**Dataset records:**
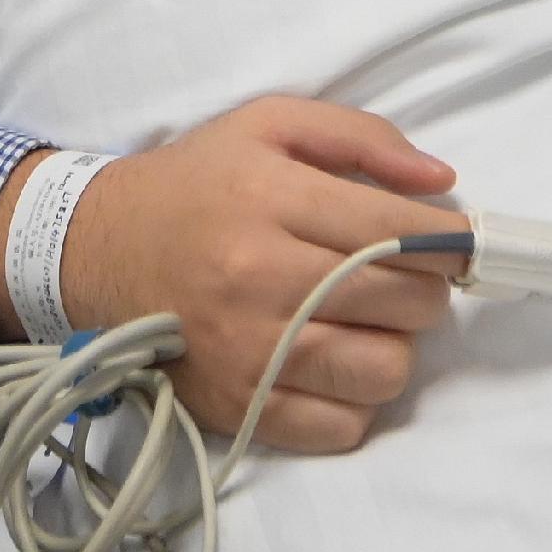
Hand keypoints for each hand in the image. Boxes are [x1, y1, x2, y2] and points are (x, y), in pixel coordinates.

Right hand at [44, 98, 462, 450]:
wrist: (97, 249)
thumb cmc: (196, 182)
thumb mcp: (268, 124)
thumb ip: (361, 137)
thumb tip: (443, 181)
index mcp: (270, 200)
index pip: (398, 231)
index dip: (447, 240)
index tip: (454, 241)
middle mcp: (260, 279)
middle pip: (403, 302)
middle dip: (425, 288)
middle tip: (403, 275)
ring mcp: (249, 351)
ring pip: (383, 370)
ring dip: (394, 345)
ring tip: (367, 320)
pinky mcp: (239, 405)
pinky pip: (341, 427)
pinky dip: (354, 399)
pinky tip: (334, 361)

**Instructions to follow:** Retype the line containing "index mcp: (270, 200)" and each line after it through the end of the listing, exactly, leaving out everything else.

**Task solution:**
index mcp: (270, 200)
index pip: (398, 231)
index dip: (447, 240)
index tip: (454, 241)
middle mcp: (260, 279)
middle pip: (403, 302)
middle dip: (425, 288)
middle tip: (403, 275)
ring mcp: (249, 351)
ring pip: (383, 370)
ring dip: (394, 345)
ring tip: (367, 320)
pinky mcp: (239, 405)
pinky pip: (341, 427)
pinky dip: (354, 399)
pinky tip: (334, 361)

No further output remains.